▶ Exercise aim
Look below for the line that has "soap dispenser: none". Set down the lines from there through the line that has "wastebasket: present [443,945,606,1249]", exactly as written.

▶ Source material
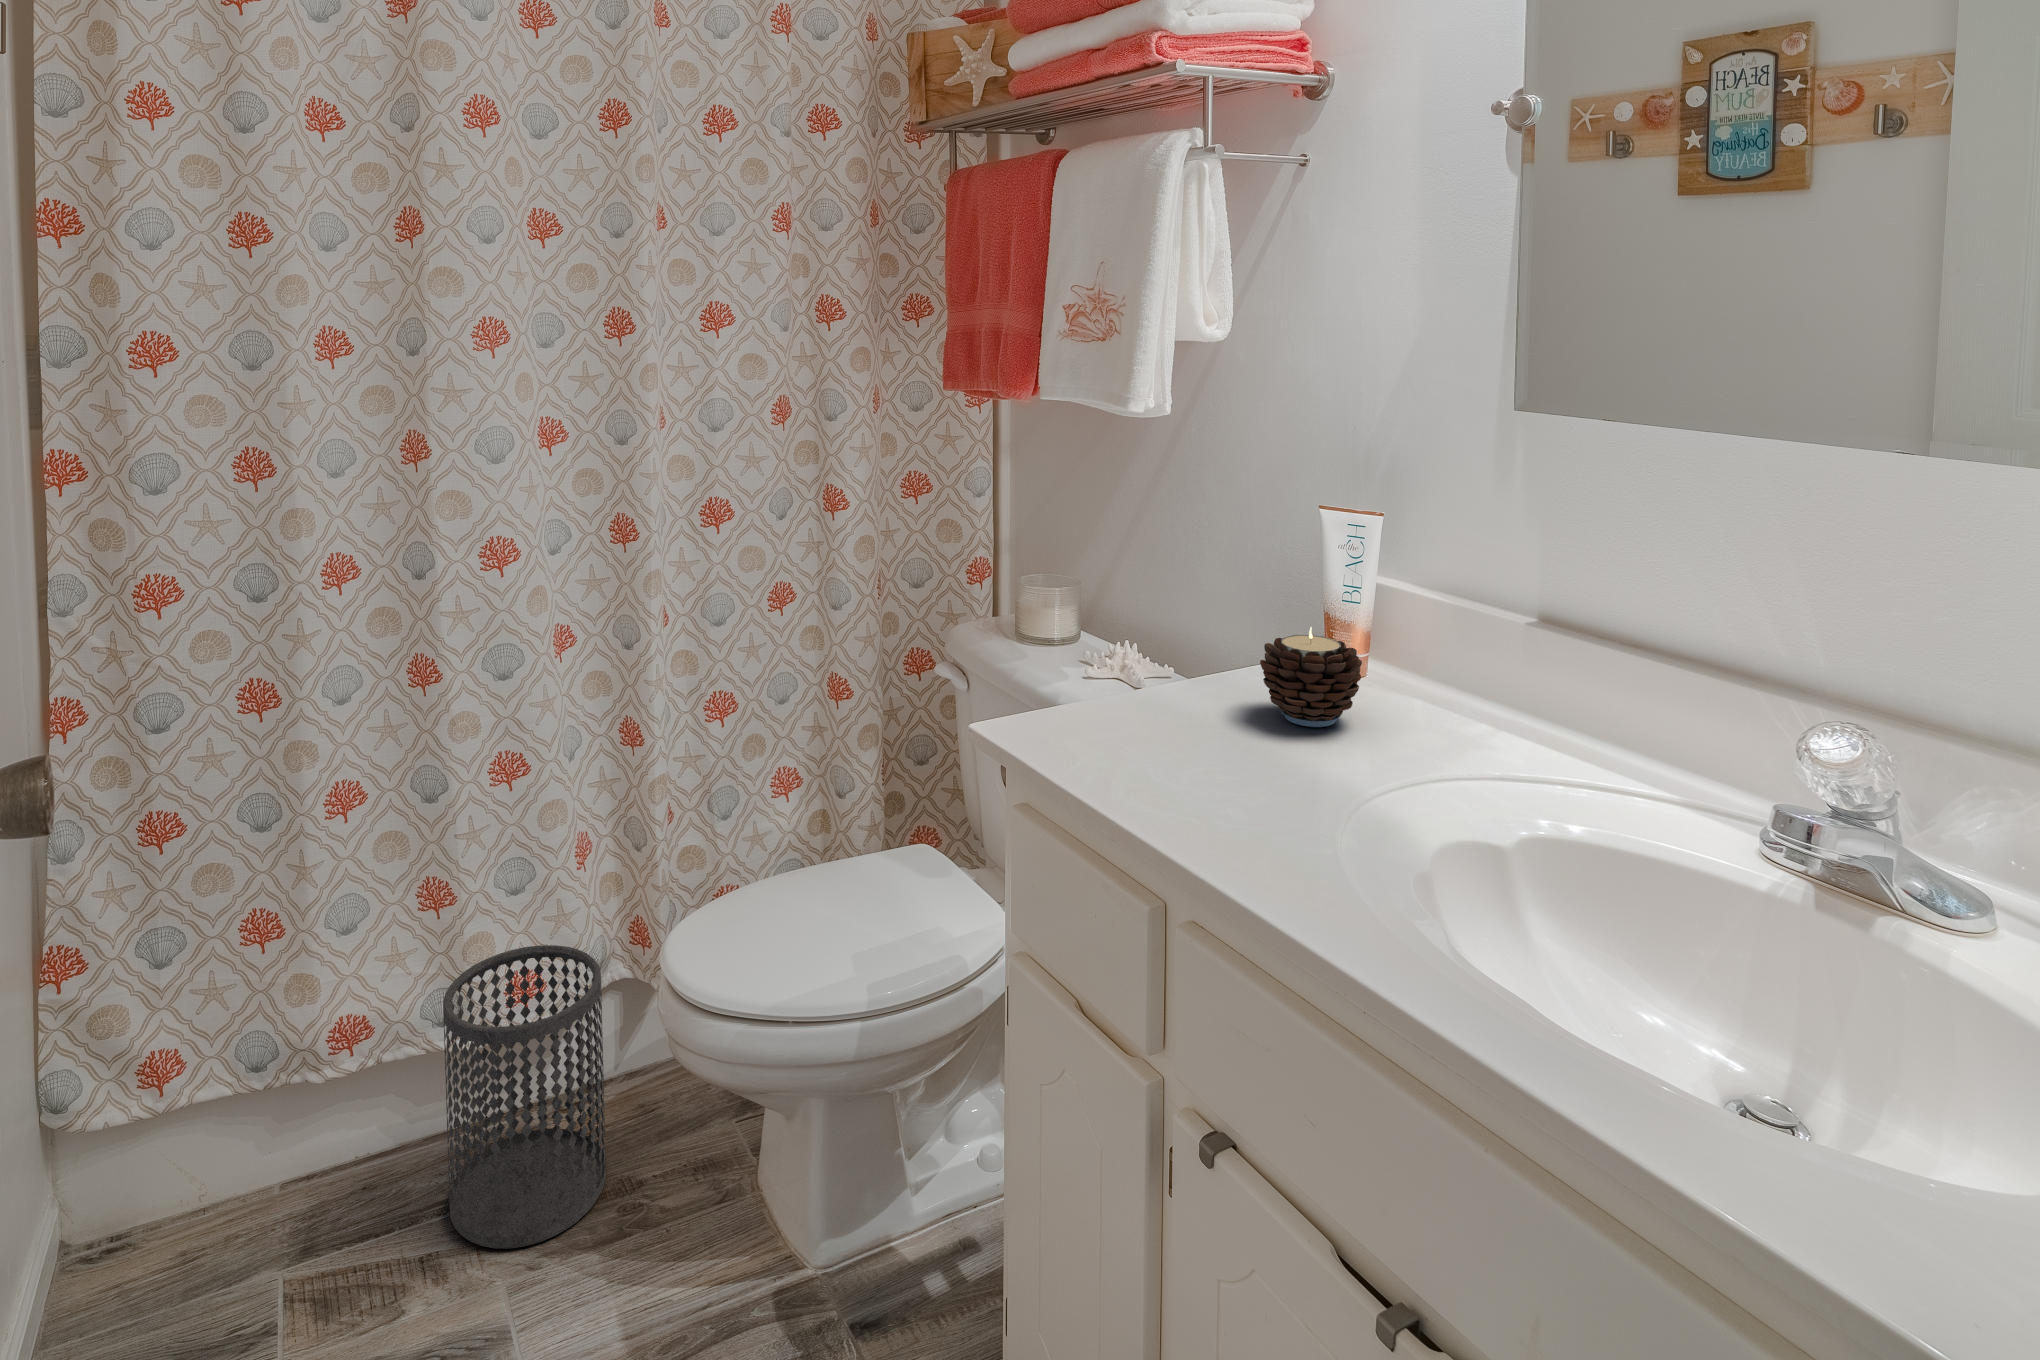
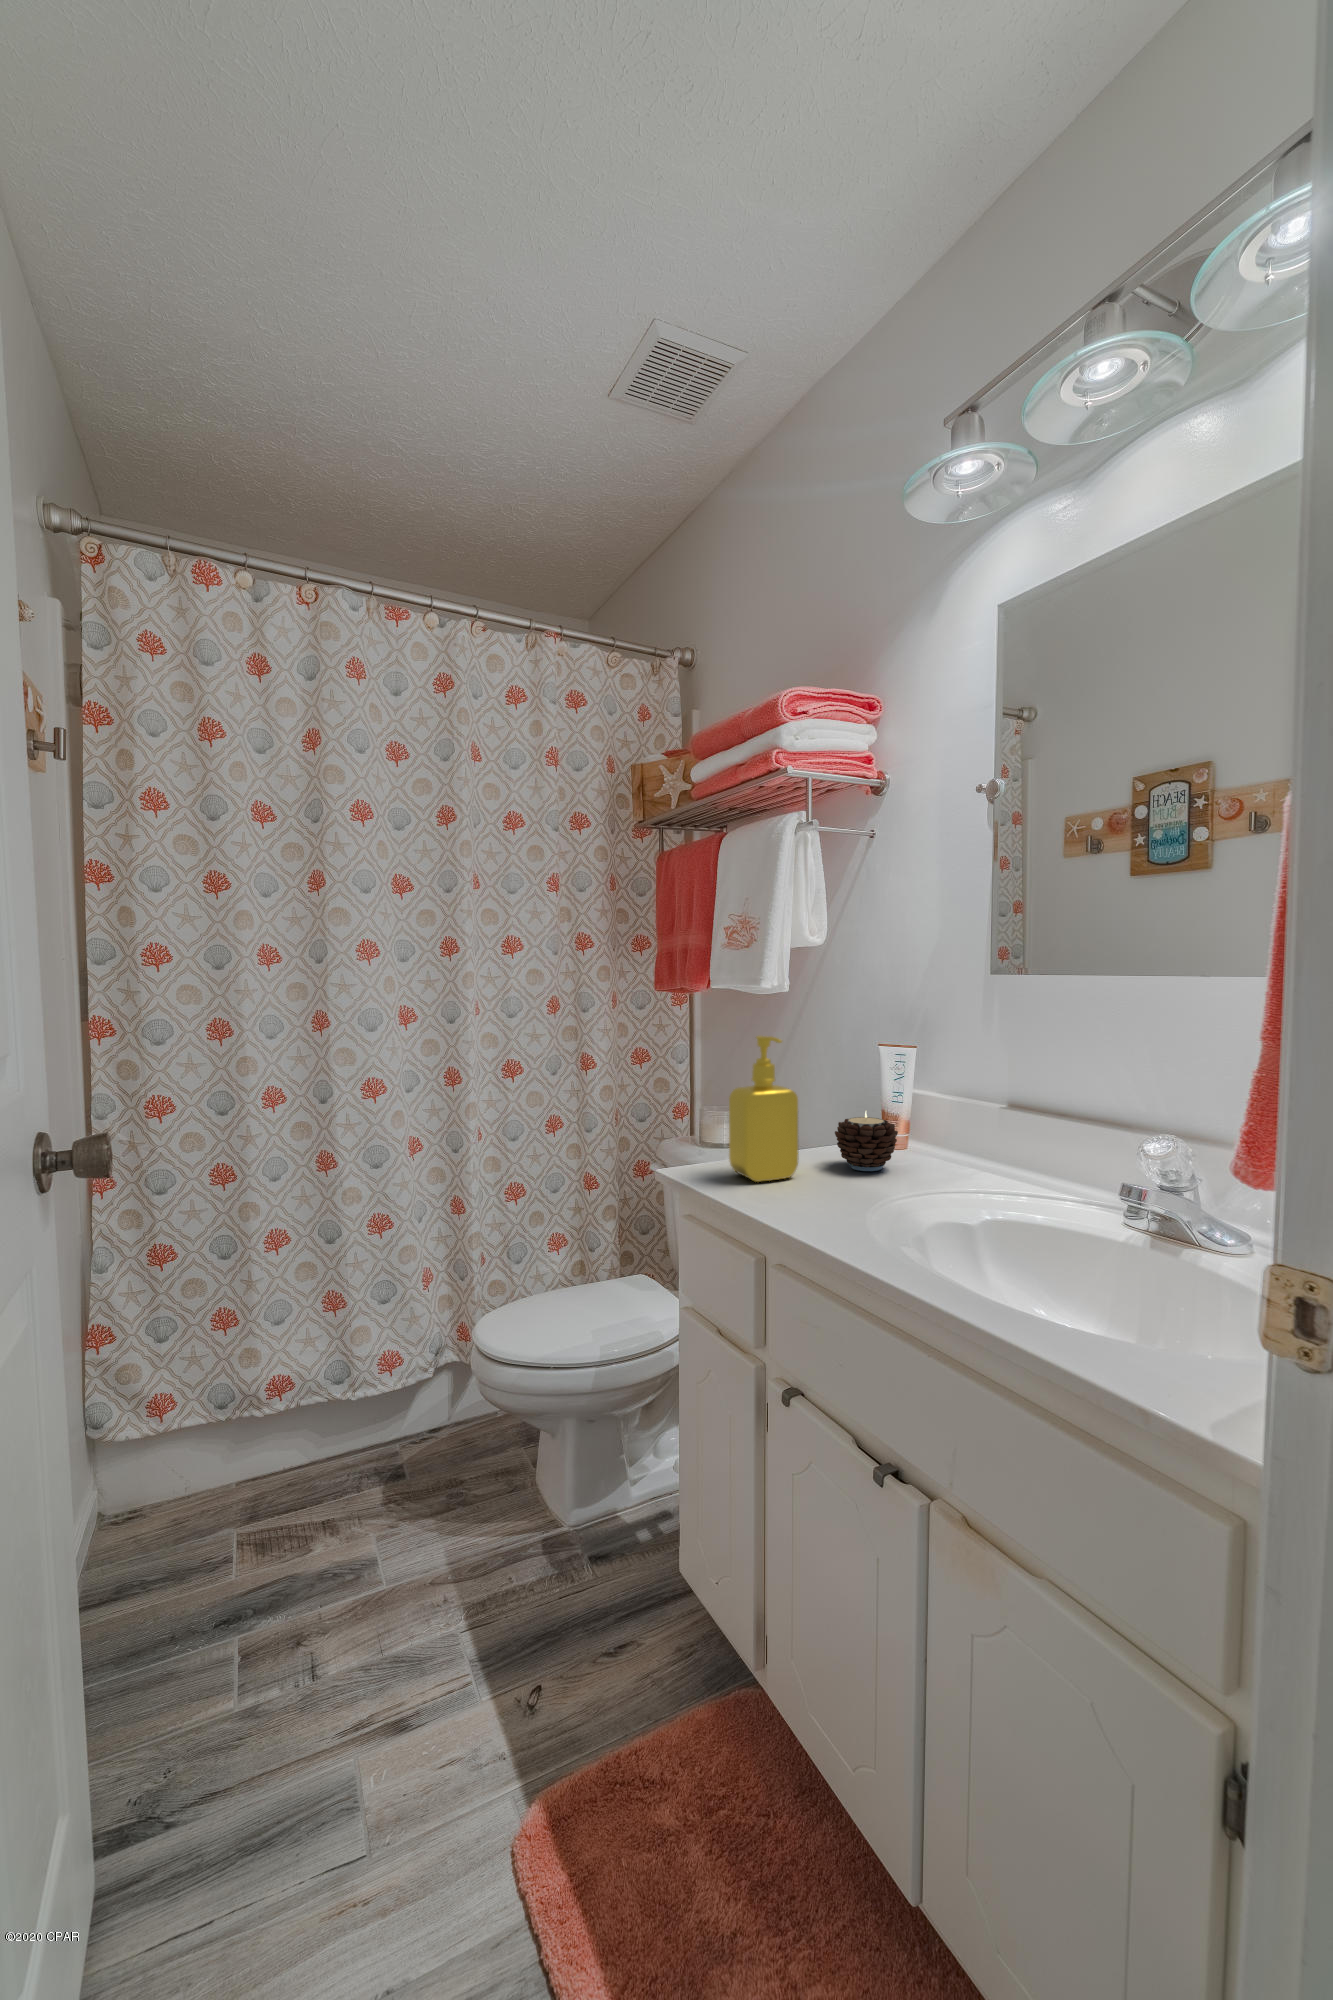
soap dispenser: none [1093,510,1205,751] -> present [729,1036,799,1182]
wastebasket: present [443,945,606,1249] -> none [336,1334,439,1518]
==
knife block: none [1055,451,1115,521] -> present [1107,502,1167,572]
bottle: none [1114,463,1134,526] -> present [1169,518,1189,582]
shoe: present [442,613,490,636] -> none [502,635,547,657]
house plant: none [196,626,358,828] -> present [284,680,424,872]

▶ Task output
soap dispenser: none [1093,510,1205,751] -> present [729,1036,799,1182]
wastebasket: present [443,945,606,1249] -> none [336,1334,439,1518]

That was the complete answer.